Я не стал утаивать от царя свои опасения, но он предложил мне сделать скорость нашим преимуществом и тотчас же отправиться в Великий Город Юга во главе армии, собравшейся в Мемфисе. Тысячу воинов царь решил оставить при себе для охраны.
Должен признать, что мне совсем не хотелось вступать в бой с египетской армией, которой, как я недавно узнал, командовал Кендьер, отец моего друга и зятя Небкауре. Я погрузился в размышления. Если это правда, значит, либо Дидумес счел Кендьера талантливым военачальником и переманил его на свою сторону, либо Кендьер всегда был сообщником узурпатора и помогал тому свергнуть Аи Мернефере и сесть на трон Гора. Какой бы ни была правда, отец, а значит, и сам Небкауре, были у нового монарха в большой милости. В армии Кендьера уважали. Несмотря на установленную им железную дисциплину (Хети лучше, чем кто бы то ни было знал, как проходило обучение военному делу в египетской армии), и простые солдаты, и командиры восхищались талантом своего военачальника. Я даже подумал, не сам ли Кендьер подтолкнул Дидумеса к решению свергнуть Аи, ведь тот был сыном фараона, лишившего семью Кендьера должности визиря, которая несколько поколений передавалась от отца к сыну. Если мои рассуждения были справедливы, то вступать в войну с таким человеком, как Кендьер, было очень рискованно, более того, противостояние могло обернуться катастрофой. Поэтому я попытался удержать Шарека от решения, которое могло стоить ему потери завоеванных позиций.
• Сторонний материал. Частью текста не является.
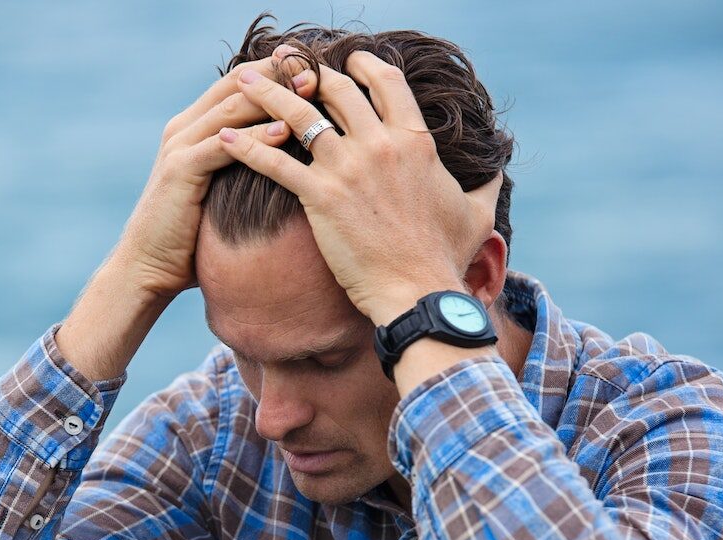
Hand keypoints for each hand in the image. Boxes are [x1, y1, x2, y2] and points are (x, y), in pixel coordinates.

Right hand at [106, 50, 317, 306]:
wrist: (148, 267)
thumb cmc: (191, 238)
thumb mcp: (222, 193)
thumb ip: (244, 169)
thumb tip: (289, 166)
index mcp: (195, 126)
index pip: (240, 82)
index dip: (277, 71)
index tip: (317, 69)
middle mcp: (184, 127)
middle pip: (238, 83)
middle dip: (279, 73)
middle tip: (319, 69)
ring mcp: (179, 145)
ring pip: (232, 107)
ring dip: (274, 97)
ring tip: (311, 91)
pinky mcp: (180, 170)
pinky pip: (223, 145)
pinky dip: (256, 137)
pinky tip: (285, 132)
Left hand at [219, 51, 502, 324]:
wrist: (418, 293)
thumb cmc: (446, 258)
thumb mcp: (477, 214)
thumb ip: (487, 184)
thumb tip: (500, 168)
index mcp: (415, 141)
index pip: (385, 82)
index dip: (361, 65)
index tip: (343, 62)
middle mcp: (380, 144)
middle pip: (336, 89)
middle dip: (306, 72)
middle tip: (283, 66)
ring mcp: (348, 168)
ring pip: (298, 114)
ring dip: (266, 92)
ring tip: (241, 81)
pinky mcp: (319, 196)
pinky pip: (274, 162)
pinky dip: (244, 147)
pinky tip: (223, 138)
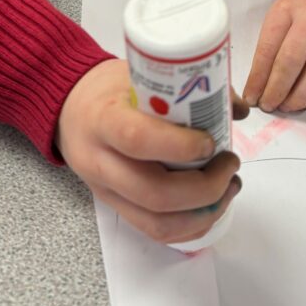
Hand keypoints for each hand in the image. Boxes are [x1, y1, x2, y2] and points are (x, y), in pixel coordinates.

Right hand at [56, 58, 242, 243]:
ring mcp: (106, 191)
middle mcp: (100, 162)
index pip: (137, 139)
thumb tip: (237, 108)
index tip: (211, 141)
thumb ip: (185, 88)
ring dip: (204, 213)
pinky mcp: (115, 207)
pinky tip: (212, 206)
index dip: (180, 146)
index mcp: (103, 119)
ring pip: (157, 223)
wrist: (68, 108)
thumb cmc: (109, 88)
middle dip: (206, 188)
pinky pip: (154, 232)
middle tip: (231, 164)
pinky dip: (191, 228)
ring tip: (230, 187)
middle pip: (154, 194)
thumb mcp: (139, 73)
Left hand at [243, 0, 305, 111]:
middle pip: (292, 60)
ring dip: (299, 96)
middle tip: (268, 105)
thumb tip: (258, 87)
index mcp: (288, 9)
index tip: (251, 96)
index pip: (269, 48)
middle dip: (277, 89)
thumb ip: (271, 47)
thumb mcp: (281, 16)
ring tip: (286, 106)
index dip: (258, 78)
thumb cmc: (302, 9)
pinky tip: (304, 100)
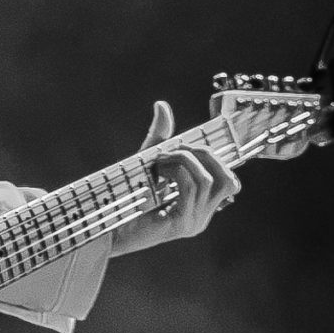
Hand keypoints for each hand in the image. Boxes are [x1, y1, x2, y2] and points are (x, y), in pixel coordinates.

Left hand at [109, 100, 240, 256]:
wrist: (103, 227)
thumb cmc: (125, 196)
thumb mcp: (147, 162)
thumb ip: (159, 138)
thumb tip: (162, 105)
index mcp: (200, 206)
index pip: (230, 182)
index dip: (214, 158)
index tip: (183, 146)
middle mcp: (202, 217)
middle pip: (227, 179)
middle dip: (203, 155)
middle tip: (172, 151)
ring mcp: (193, 223)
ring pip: (207, 180)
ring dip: (182, 160)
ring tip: (159, 161)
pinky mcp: (179, 225)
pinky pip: (190, 188)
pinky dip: (175, 171)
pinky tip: (157, 171)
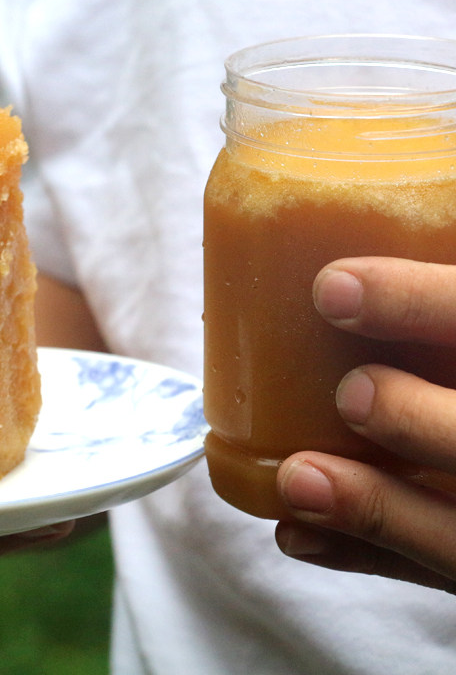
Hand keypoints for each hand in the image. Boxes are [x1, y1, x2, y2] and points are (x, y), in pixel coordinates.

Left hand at [275, 258, 455, 592]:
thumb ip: (440, 275)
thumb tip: (420, 164)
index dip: (422, 305)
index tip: (333, 286)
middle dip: (429, 425)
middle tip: (352, 391)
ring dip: (380, 515)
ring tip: (296, 479)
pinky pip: (441, 572)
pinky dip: (367, 552)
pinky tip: (298, 533)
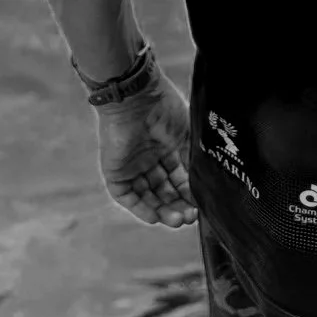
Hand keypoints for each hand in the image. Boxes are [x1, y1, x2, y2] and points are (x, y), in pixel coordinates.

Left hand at [95, 80, 198, 228]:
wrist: (136, 96)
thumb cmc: (164, 107)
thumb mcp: (186, 135)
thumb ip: (192, 158)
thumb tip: (201, 183)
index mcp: (167, 147)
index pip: (178, 178)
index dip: (188, 193)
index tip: (200, 205)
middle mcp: (149, 158)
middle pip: (163, 190)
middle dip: (177, 205)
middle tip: (190, 217)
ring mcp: (131, 165)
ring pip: (146, 195)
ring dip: (162, 210)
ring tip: (177, 220)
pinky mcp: (115, 170)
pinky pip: (125, 195)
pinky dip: (139, 207)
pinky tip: (155, 217)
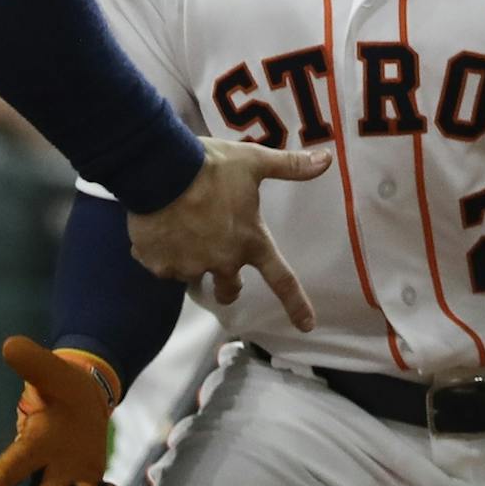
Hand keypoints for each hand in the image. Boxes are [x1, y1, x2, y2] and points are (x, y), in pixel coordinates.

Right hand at [0, 337, 151, 485]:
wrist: (78, 396)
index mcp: (35, 442)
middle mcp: (48, 467)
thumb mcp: (50, 371)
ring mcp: (70, 478)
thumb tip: (10, 345)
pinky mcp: (90, 482)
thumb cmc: (59, 386)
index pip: (16, 459)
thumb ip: (32, 362)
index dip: (3, 474)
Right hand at [127, 137, 332, 326]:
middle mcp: (222, 262)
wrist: (159, 169)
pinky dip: (160, 252)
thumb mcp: (253, 162)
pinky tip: (157, 229)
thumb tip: (327, 159)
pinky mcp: (160, 265)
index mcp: (250, 241)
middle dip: (226, 284)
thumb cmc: (211, 166)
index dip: (296, 304)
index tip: (307, 325)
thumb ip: (289, 167)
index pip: (281, 280)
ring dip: (190, 260)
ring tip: (179, 231)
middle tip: (216, 261)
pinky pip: (161, 266)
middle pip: (229, 289)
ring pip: (192, 275)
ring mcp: (189, 267)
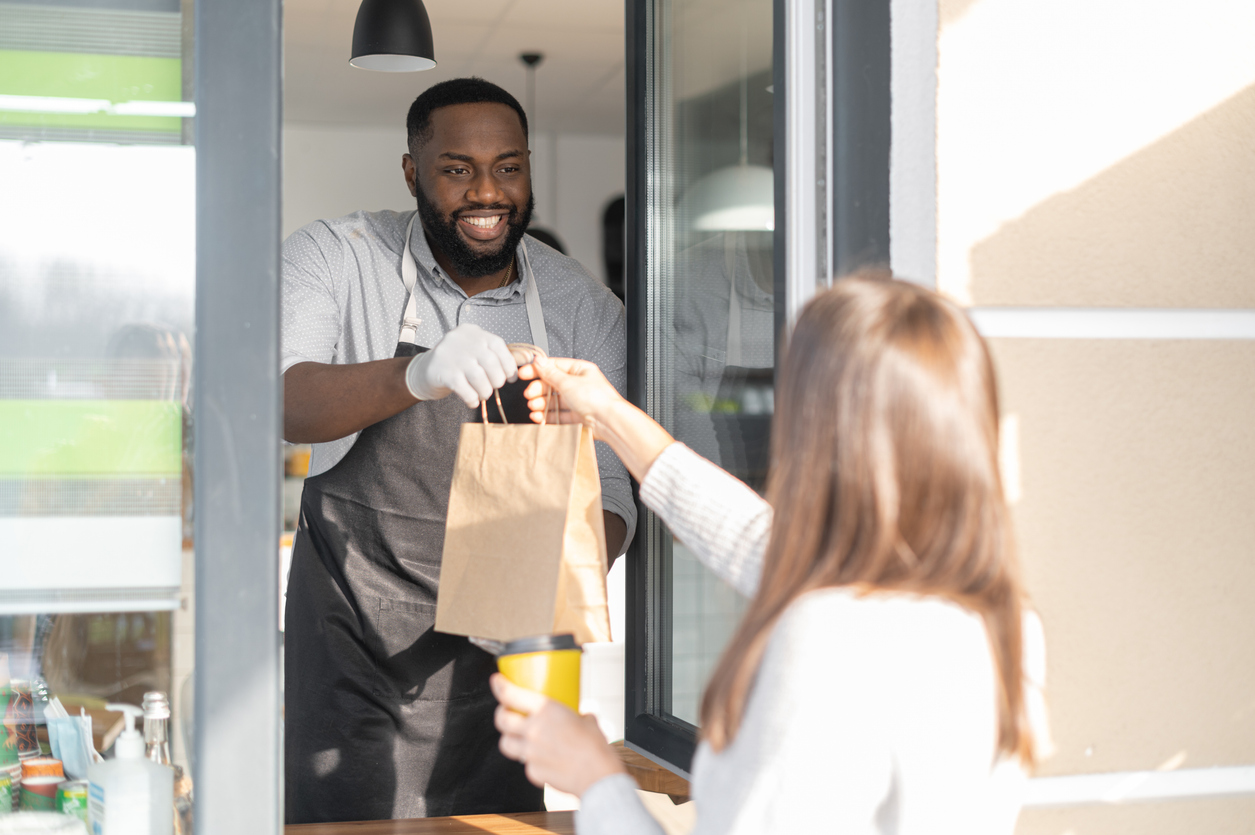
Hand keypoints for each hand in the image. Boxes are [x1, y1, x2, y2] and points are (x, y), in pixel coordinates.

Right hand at [405, 323, 517, 406]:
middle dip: (497, 380)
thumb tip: (527, 360)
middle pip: (491, 363)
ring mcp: (451, 355)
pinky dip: (472, 399)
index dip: (509, 364)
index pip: (498, 345)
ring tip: (483, 395)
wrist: (424, 371)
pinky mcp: (442, 372)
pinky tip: (472, 400)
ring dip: (485, 391)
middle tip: (494, 387)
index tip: (510, 377)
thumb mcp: (475, 352)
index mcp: (473, 332)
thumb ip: (497, 355)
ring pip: (479, 378)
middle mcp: (462, 339)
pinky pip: (465, 390)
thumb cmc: (456, 363)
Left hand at [491, 673, 625, 796]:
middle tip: (506, 712)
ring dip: (509, 738)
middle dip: (501, 714)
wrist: (597, 775)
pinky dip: (531, 760)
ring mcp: (530, 752)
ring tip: (518, 737)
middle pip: (502, 720)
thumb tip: (582, 716)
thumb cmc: (594, 746)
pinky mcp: (532, 771)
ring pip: (506, 743)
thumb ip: (579, 716)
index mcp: (545, 710)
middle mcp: (533, 730)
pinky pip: (525, 763)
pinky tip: (542, 759)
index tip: (496, 681)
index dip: (500, 686)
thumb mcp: (588, 720)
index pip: (511, 694)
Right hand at [519, 356, 673, 482]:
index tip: (523, 374)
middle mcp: (580, 385)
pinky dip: (548, 416)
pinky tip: (540, 418)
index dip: (537, 370)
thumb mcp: (568, 382)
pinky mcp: (577, 417)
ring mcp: (579, 401)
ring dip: (541, 404)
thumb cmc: (596, 399)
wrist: (609, 422)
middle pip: (552, 385)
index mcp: (580, 370)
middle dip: (538, 390)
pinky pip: (559, 415)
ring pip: (554, 401)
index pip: (554, 367)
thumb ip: (550, 373)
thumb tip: (539, 361)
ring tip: (534, 407)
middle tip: (529, 394)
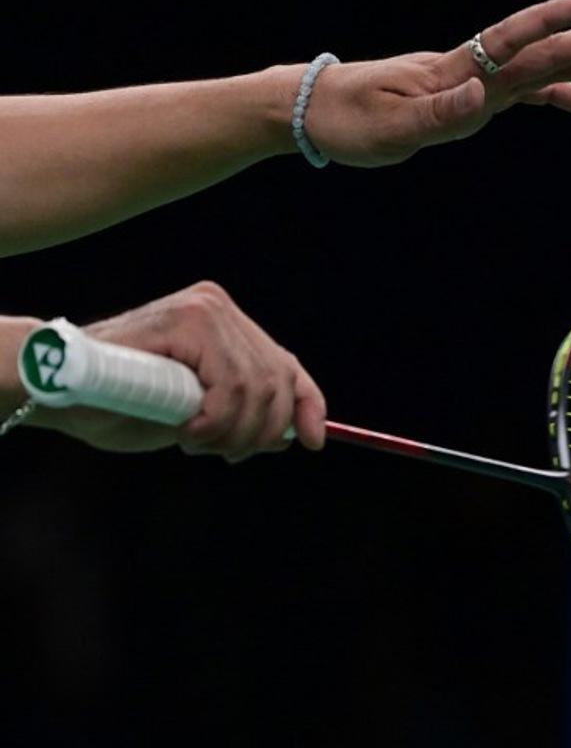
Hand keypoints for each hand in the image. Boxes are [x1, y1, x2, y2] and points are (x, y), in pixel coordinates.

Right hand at [31, 281, 325, 461]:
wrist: (61, 393)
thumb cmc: (120, 407)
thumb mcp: (196, 418)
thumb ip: (241, 416)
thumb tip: (292, 435)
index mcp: (225, 327)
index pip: (287, 366)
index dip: (307, 406)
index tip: (315, 441)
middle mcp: (222, 309)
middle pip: (279, 380)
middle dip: (262, 431)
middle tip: (225, 454)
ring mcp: (208, 309)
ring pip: (258, 387)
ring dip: (233, 432)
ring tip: (196, 441)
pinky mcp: (191, 320)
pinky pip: (231, 385)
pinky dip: (215, 420)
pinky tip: (188, 430)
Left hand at [302, 0, 570, 166]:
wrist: (315, 110)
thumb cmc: (348, 121)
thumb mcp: (389, 128)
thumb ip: (440, 114)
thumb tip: (483, 96)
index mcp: (454, 74)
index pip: (512, 44)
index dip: (552, 23)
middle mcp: (471, 71)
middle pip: (542, 52)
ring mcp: (472, 82)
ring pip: (541, 69)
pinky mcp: (467, 97)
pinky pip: (522, 92)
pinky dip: (556, 93)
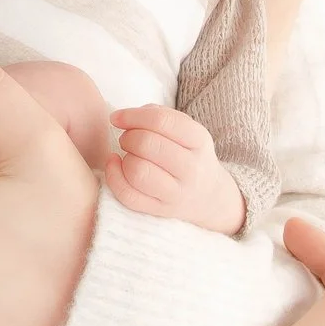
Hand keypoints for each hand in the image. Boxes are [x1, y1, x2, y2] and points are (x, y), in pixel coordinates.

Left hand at [105, 105, 244, 233]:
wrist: (210, 196)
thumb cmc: (188, 154)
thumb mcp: (187, 130)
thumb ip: (158, 115)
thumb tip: (124, 117)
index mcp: (199, 140)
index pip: (161, 121)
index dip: (132, 116)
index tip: (116, 117)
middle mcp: (192, 169)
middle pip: (146, 145)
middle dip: (127, 137)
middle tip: (126, 139)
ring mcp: (177, 193)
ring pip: (137, 172)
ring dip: (124, 159)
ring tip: (128, 155)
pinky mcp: (161, 210)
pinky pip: (129, 196)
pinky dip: (114, 178)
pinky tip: (116, 167)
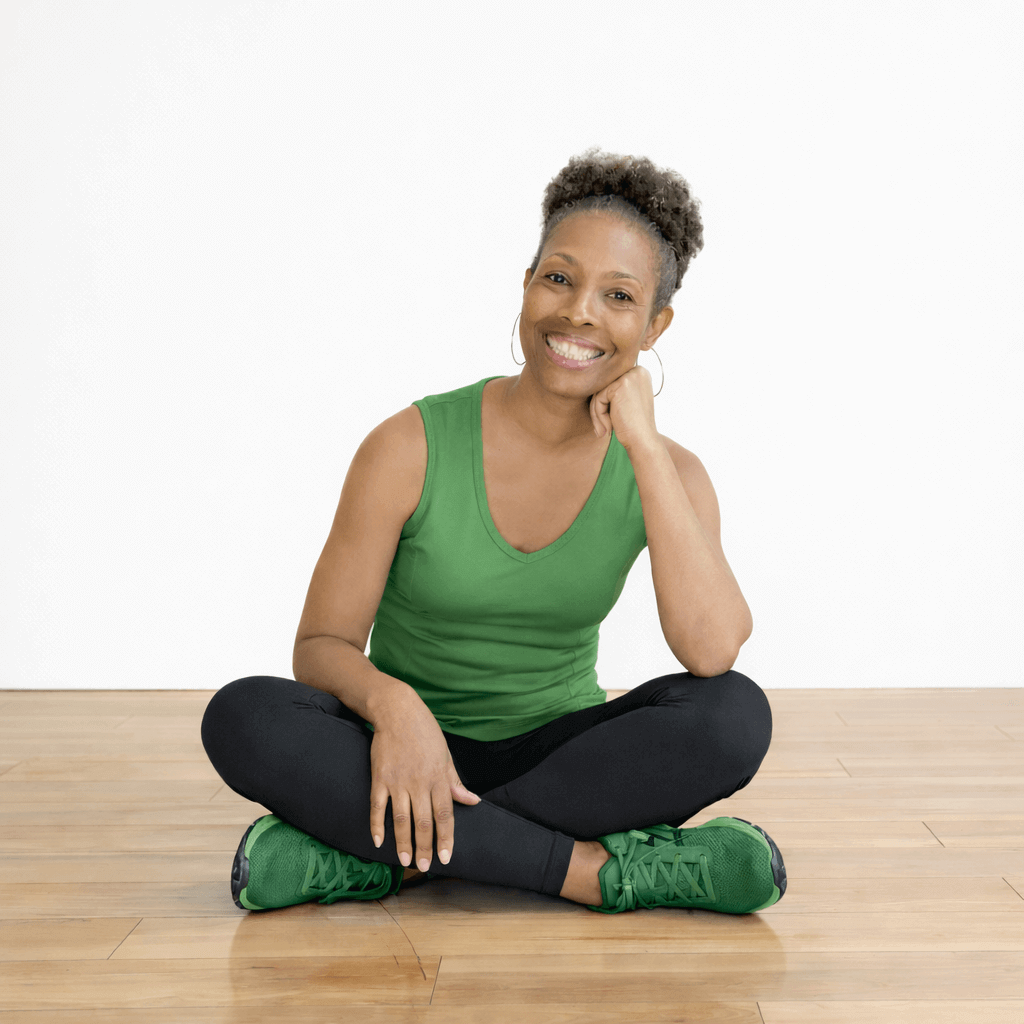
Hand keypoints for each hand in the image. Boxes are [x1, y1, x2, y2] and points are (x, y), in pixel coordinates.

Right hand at [369, 692, 479, 872]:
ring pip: (401, 819)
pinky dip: (377, 825)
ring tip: (404, 861)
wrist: (398, 710)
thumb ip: (455, 782)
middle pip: (423, 822)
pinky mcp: (380, 777)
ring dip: (403, 842)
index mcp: (438, 778)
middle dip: (425, 847)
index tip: (446, 857)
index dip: (446, 838)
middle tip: (425, 866)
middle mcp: (419, 782)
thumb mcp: (445, 755)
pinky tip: (379, 841)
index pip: (445, 814)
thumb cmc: (425, 732)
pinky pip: (378, 806)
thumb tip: (472, 801)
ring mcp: (398, 781)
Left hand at [589, 361, 659, 453]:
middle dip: (600, 408)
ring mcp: (630, 377)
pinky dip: (599, 415)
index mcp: (640, 373)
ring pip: (599, 392)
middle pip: (604, 385)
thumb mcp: (627, 402)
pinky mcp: (619, 386)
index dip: (606, 403)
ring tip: (605, 430)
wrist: (643, 441)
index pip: (612, 383)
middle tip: (603, 428)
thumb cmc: (634, 426)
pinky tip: (608, 427)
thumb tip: (592, 381)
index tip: (611, 421)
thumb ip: (615, 390)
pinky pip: (598, 398)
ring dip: (598, 413)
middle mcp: (637, 371)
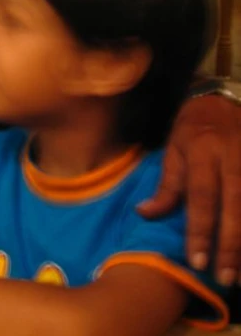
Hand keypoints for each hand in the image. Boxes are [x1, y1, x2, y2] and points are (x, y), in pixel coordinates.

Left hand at [138, 96, 240, 285]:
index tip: (197, 261)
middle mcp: (232, 158)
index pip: (201, 198)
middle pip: (234, 208)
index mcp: (203, 152)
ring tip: (239, 274)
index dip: (200, 230)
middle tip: (224, 278)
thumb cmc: (192, 127)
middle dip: (230, 246)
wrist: (224, 97)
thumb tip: (144, 213)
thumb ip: (166, 184)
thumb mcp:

— Сегодня ты — властитель половины территория Черной Земли, — сказал я ему. — Или вскоре станешь таковым — когда Якебхер завершит начатое, если, конечно, своими действиями он не восстановит против себя население.
Таким образом, мне удалось, избегнув подозрения в желании очернить Якебхера, заронить в ум моего царственного тестя зерно сомнения. Я посоветовал ему упрочить свою власть в Мемфисе и в то же время заняться укреплением города на случай, если придется здесь обороняться при нападении армии Дидумеса, а еще — начать строить флот. Я мог бы подсказать ему, что лодки можно изъять у египтян, но я решил не делать этого, потому что это не только лишило бы рыбаков и торговцев куска хлеба, но и еще больше разозлило местное население.
Мне все-таки удалось убедить моего господина Шарека не начинать военных действий, а, наоборот, попробовать заключить с Дидумесом мир. Мои речи были настолько убедительны, что царь тут же решил послать меня с этим предложением к Дидумесу в качестве посла. Должен сказать, у меня не было ни малейшего желания предстать перед человеком, который меня предал, да и мало приятным было бы для меня встретить Небкауре, который когда-то был моим другом. По словам посланцев, придворным Дидумеса было известно, что я стал зятем и наследником царя гиксосов. Для них я теперь был предателем, несмотря на то что они послали меня в Ханаан, чтобы я совершил предательство, заслуживающее еще большего презрения. Не забыл я и о том, что новый монарх, этот самый Дидумес, послал уведомить Шарека о том, кто я и что задумал, тем самым принеся мою жизнь в жертву своим интересам. Мне не сложно было подобрать слова, чтобы заверить моего тестя в том, что я — худший посол из всех, кого он мог отправить к Дидумесу.